Analysis of colony-stimulating factors and macrophage progenitor cells in mice immunized against Listeria monocytogenes by adoptive transfer.

ABSTRACT

Experiments were performed to elucidate the role of colony-stimulating factors in host defenses to the intracellular pathogen Listeria monocytogenes. Mice were protected against Listeria sp. by adoptive transfer of immune spleen cells and were then challenged with listeriae intravenously. Control mice were injected with spleen cells from uninfected mice. Adoptively immunized (immune) mice had significantly fewer listeriae in spleens and livers 2 and 4 days after Listeria challenge than did control mice. During acute infection, colony-stimulating activity in serum was increased earlier (10 h) in immune mice than in controls. Concentrations of colony-stimulating activity were equal at 24 h. By 48 h, values were decreased in immune mice, but were elevated in control mice. Similar changes were noted when a specific colony-stimulating factor, macrophage colony-stimulating factor, was measured in serum by using a radioimmunoassay.
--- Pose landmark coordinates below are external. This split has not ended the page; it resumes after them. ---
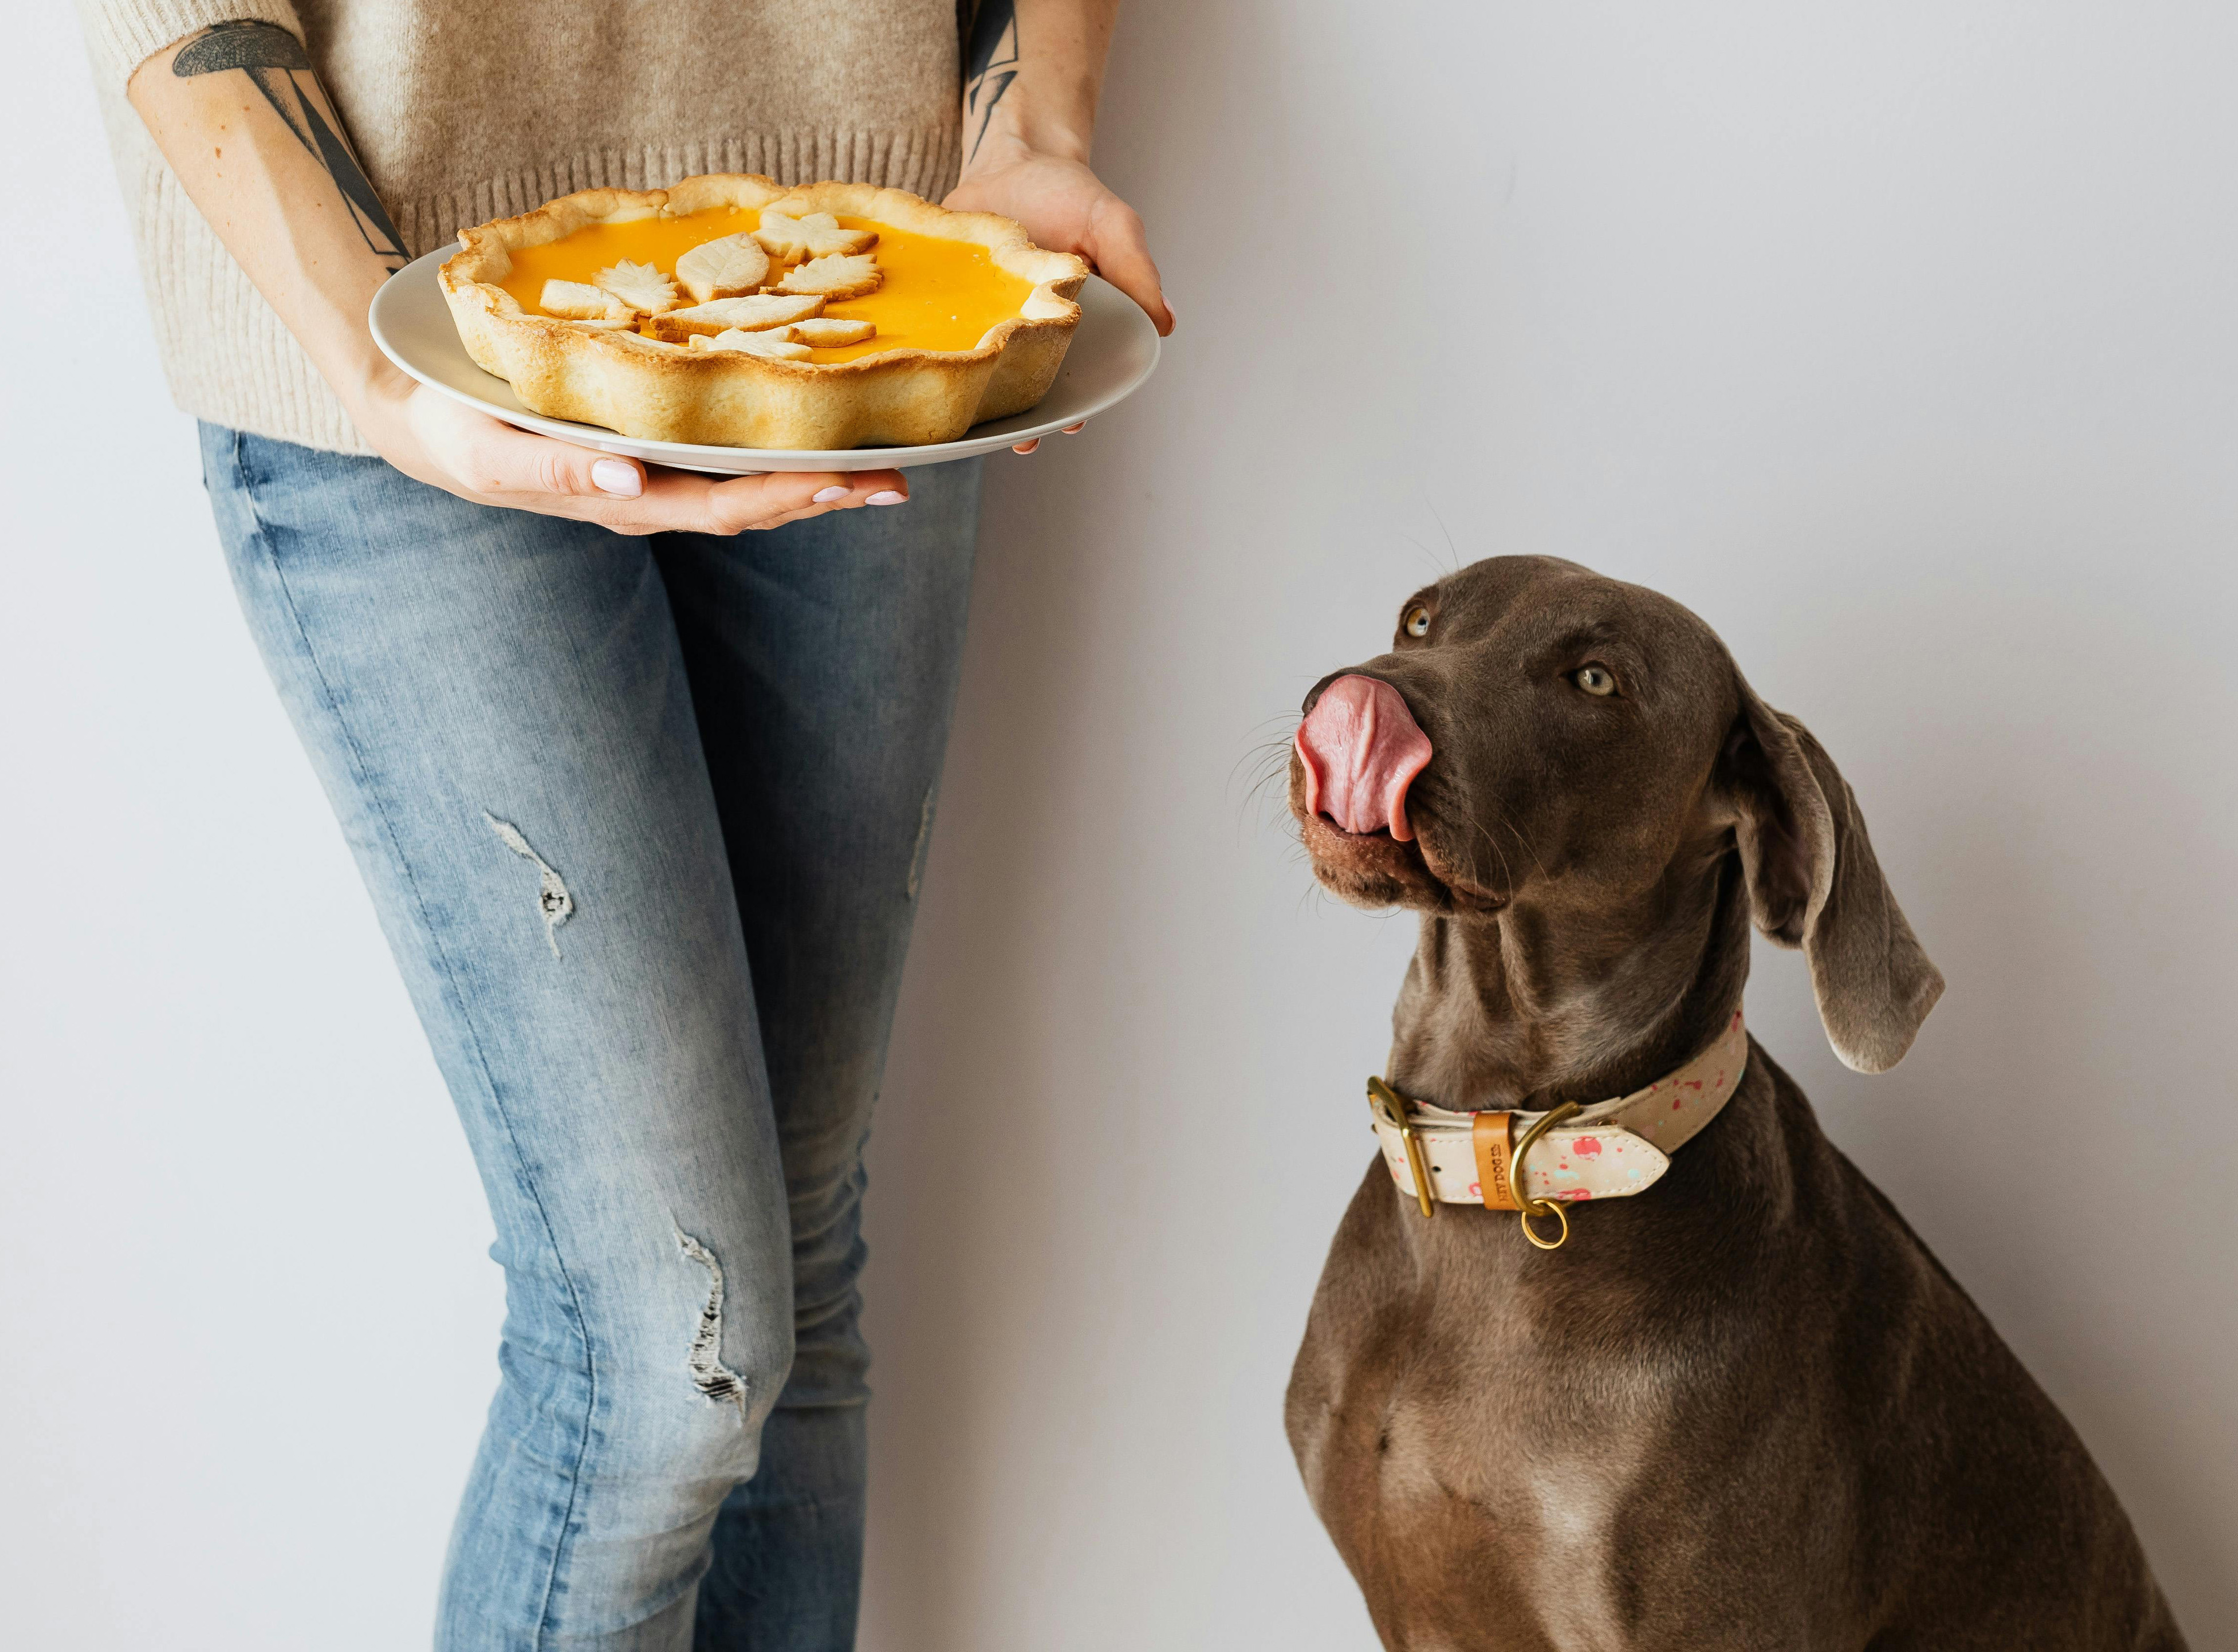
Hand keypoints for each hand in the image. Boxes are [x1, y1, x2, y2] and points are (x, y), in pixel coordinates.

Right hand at [347, 368, 909, 533]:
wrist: (426, 419)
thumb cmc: (456, 432)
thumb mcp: (492, 453)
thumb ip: (557, 473)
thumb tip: (630, 482)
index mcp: (624, 500)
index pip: (724, 507)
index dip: (789, 499)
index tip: (845, 483)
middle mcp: (652, 495)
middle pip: (757, 505)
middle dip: (827, 496)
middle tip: (898, 481)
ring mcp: (655, 477)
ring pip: (752, 488)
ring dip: (817, 481)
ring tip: (883, 467)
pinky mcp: (652, 450)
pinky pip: (728, 459)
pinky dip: (779, 454)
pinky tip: (818, 435)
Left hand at [946, 138, 1169, 455]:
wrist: (1010, 156)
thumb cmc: (1067, 192)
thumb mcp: (1110, 225)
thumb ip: (1136, 271)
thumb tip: (1165, 322)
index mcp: (1075, 322)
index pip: (1081, 374)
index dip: (1077, 402)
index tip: (1070, 424)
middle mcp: (1030, 329)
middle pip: (1030, 383)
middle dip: (1028, 414)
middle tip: (1024, 436)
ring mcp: (987, 319)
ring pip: (985, 372)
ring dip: (984, 399)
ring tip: (982, 421)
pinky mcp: (949, 303)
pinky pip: (942, 339)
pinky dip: (939, 358)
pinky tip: (937, 376)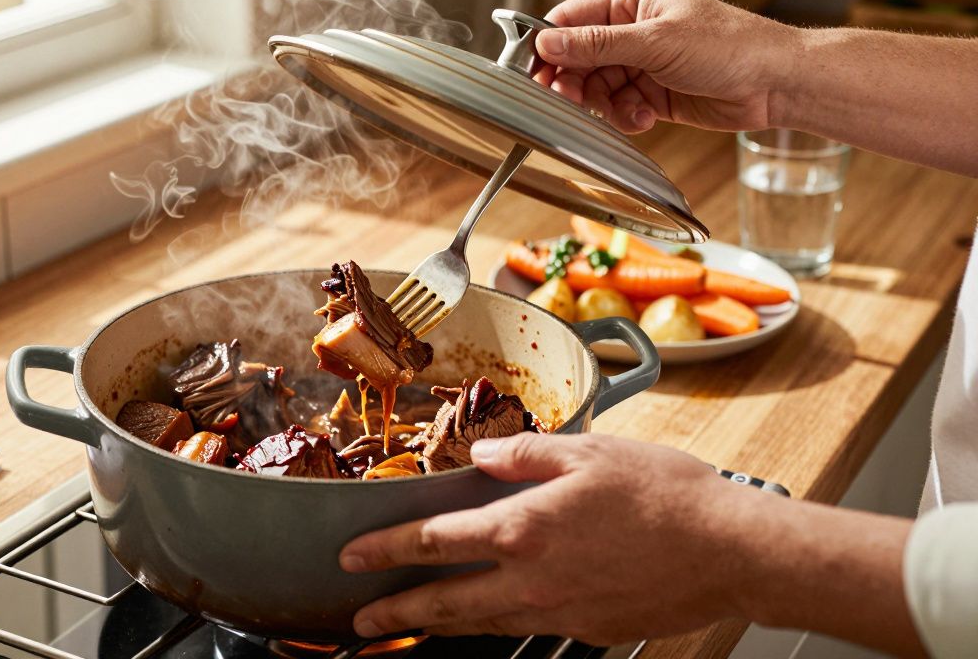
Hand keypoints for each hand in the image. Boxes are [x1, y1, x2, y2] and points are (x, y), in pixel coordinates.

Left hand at [339, 433, 761, 643]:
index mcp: (521, 528)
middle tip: (360, 619)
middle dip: (394, 610)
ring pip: (482, 622)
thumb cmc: (665, 495)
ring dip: (439, 624)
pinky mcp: (586, 630)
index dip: (384, 549)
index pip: (432, 541)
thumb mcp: (587, 452)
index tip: (351, 556)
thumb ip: (522, 454)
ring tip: (413, 625)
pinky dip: (498, 623)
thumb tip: (479, 456)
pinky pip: (528, 627)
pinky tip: (494, 614)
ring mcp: (557, 613)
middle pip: (443, 601)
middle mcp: (529, 580)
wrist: (730, 552)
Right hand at [535, 0, 799, 133]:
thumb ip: (596, 45)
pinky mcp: (653, 94)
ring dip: (606, 105)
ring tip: (629, 109)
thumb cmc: (729, 46)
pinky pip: (620, 108)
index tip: (534, 72)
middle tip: (574, 101)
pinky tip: (647, 116)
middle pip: (579, 59)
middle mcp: (633, 30)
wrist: (774, 83)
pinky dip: (626, 117)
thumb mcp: (654, 42)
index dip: (549, 46)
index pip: (572, 20)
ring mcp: (643, 63)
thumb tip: (547, 42)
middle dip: (576, 83)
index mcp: (631, 1)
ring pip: (597, 89)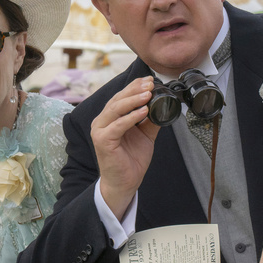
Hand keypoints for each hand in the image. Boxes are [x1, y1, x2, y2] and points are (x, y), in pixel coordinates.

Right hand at [91, 77, 160, 219]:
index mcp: (109, 118)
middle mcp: (101, 121)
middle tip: (150, 84)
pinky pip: (117, 126)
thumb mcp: (145, 135)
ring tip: (148, 94)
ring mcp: (100, 130)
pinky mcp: (102, 141)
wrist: (125, 183)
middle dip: (135, 90)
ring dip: (133, 100)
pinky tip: (144, 111)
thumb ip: (151, 120)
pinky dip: (131, 117)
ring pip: (116, 109)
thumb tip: (163, 104)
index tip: (150, 80)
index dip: (135, 86)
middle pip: (118, 99)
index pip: (121, 97)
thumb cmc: (131, 160)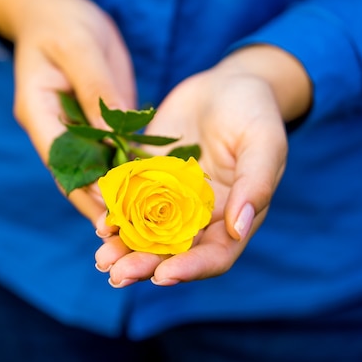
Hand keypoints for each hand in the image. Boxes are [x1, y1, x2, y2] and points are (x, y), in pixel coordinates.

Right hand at [0, 0, 135, 221]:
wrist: (58, 12)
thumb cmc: (62, 23)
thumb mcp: (79, 48)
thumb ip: (95, 88)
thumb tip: (114, 131)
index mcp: (38, 113)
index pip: (60, 159)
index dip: (84, 185)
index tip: (112, 206)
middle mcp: (54, 130)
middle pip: (76, 175)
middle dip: (101, 203)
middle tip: (129, 231)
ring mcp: (74, 130)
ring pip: (94, 171)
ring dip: (116, 196)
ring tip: (142, 224)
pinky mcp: (95, 125)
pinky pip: (111, 154)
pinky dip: (128, 173)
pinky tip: (151, 192)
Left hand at [95, 45, 310, 286]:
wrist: (225, 85)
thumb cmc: (254, 112)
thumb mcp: (264, 143)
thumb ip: (255, 184)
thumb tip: (240, 228)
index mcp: (234, 216)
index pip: (214, 255)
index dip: (190, 269)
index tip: (162, 276)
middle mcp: (201, 215)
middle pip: (173, 251)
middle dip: (146, 264)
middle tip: (117, 274)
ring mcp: (172, 199)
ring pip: (146, 232)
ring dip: (124, 248)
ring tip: (101, 258)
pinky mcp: (149, 179)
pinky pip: (129, 201)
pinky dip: (113, 213)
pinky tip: (97, 220)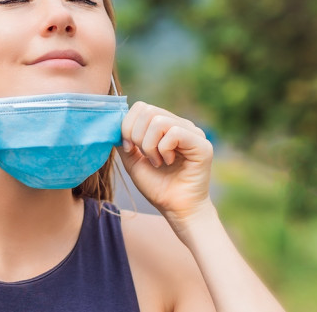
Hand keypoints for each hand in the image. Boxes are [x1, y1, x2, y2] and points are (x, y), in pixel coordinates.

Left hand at [116, 101, 213, 227]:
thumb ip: (124, 140)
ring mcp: (193, 133)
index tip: (129, 149)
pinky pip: (174, 133)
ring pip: (158, 120)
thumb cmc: (157, 186)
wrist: (175, 209)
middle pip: (147, 110)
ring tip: (157, 162)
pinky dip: (163, 150)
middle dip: (136, 136)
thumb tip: (114, 123)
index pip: (141, 107)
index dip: (127, 126)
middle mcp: (180, 124)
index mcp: (164, 125)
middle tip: (145, 156)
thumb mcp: (132, 160)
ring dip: (150, 145)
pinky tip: (168, 162)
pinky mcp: (202, 144)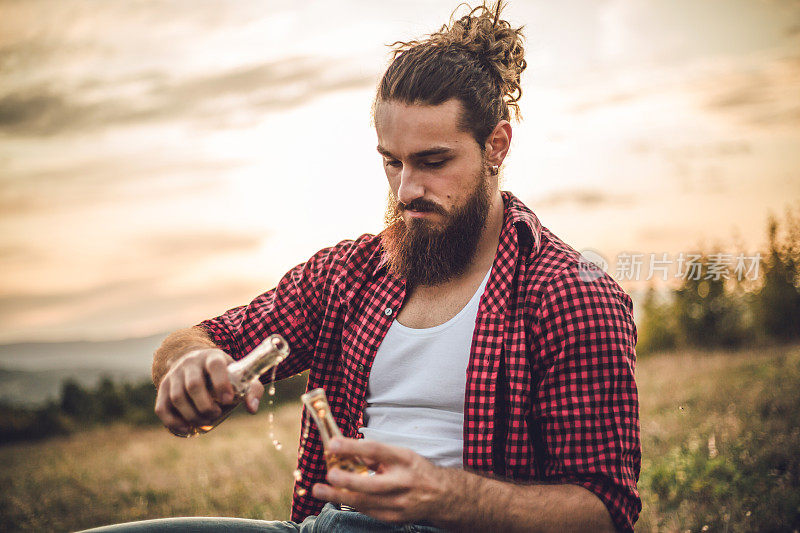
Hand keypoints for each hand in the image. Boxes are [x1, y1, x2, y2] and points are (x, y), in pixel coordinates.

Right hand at [154, 347, 264, 434]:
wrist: (197, 362)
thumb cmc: (224, 373)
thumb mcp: (240, 375)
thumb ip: (252, 389)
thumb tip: (252, 409)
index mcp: (212, 357)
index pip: (215, 365)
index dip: (221, 383)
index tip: (228, 400)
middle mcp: (190, 363)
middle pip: (193, 385)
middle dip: (206, 406)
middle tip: (216, 415)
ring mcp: (174, 374)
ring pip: (177, 397)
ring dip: (192, 415)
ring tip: (206, 421)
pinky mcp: (162, 387)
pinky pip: (162, 407)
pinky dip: (173, 421)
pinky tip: (187, 428)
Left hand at [311, 437, 449, 523]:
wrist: (441, 495)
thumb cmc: (415, 469)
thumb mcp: (400, 454)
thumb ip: (374, 454)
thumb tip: (346, 450)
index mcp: (404, 459)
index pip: (376, 451)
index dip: (353, 447)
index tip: (333, 443)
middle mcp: (403, 482)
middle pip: (371, 484)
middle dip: (347, 480)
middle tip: (329, 474)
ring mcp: (399, 503)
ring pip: (365, 502)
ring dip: (339, 496)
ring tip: (319, 490)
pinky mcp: (394, 518)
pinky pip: (368, 511)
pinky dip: (352, 503)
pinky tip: (338, 497)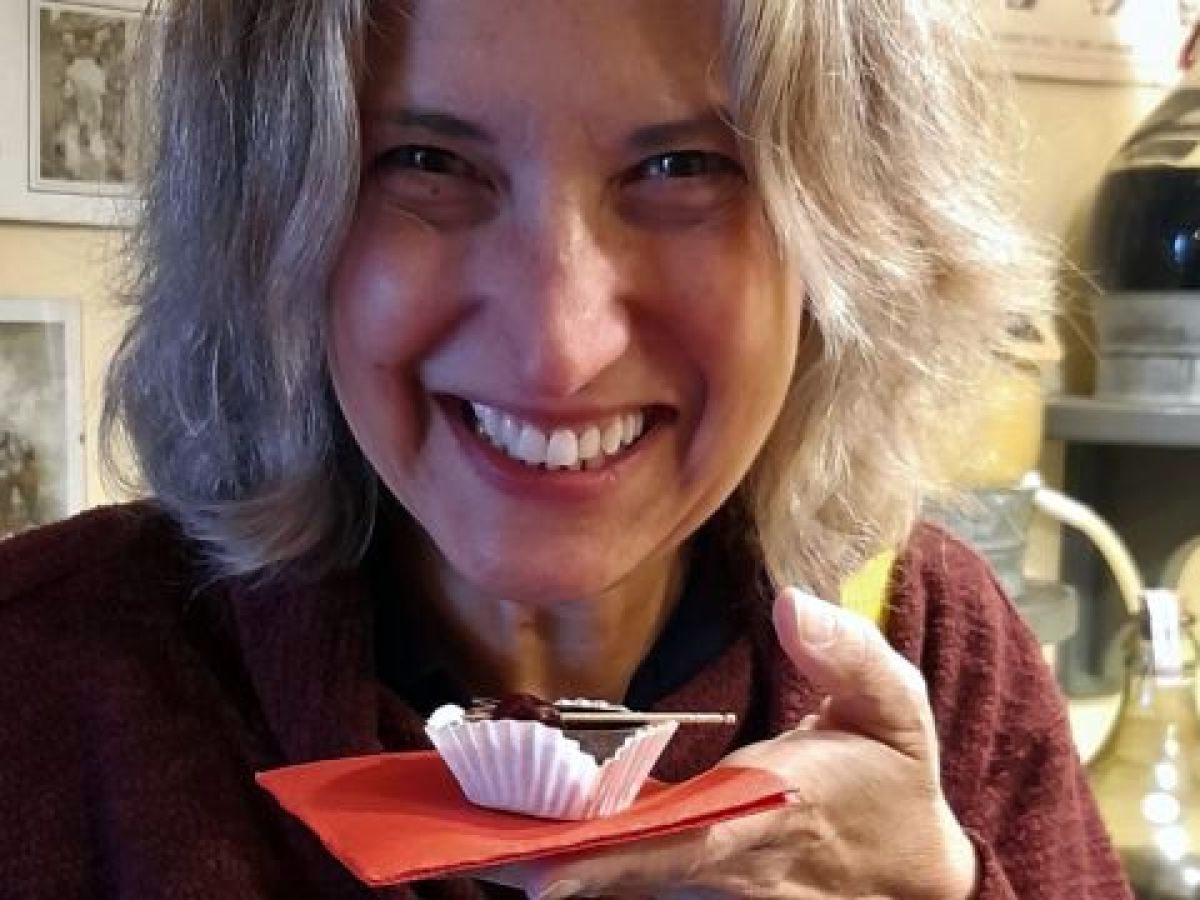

The changes in serum colony-stimulating activity in mice adoptively immunized with immune spleen cells were eliminated if spleen cells were first treated with anti-Thy-1.2 monoclonal antibodies. The number of macrophage progenitor cells in bone marrow and spleen were also determined as measures of the hemopoietic potential in these organs. The number of macrophage progenitor cells in bone marrow was higher in immune animals than control animals at 1, 2, and 4 days of infection. Similarly, the number of these cells in spleens was higher during the early stages of infection in immune mice. These results indicate that both the regulation of leukocyte production and the transfer of specific cellular immunity by spleen cells are associated, and they therefore suggest that hemopoietic regulatory factors play a role in immune host defenses.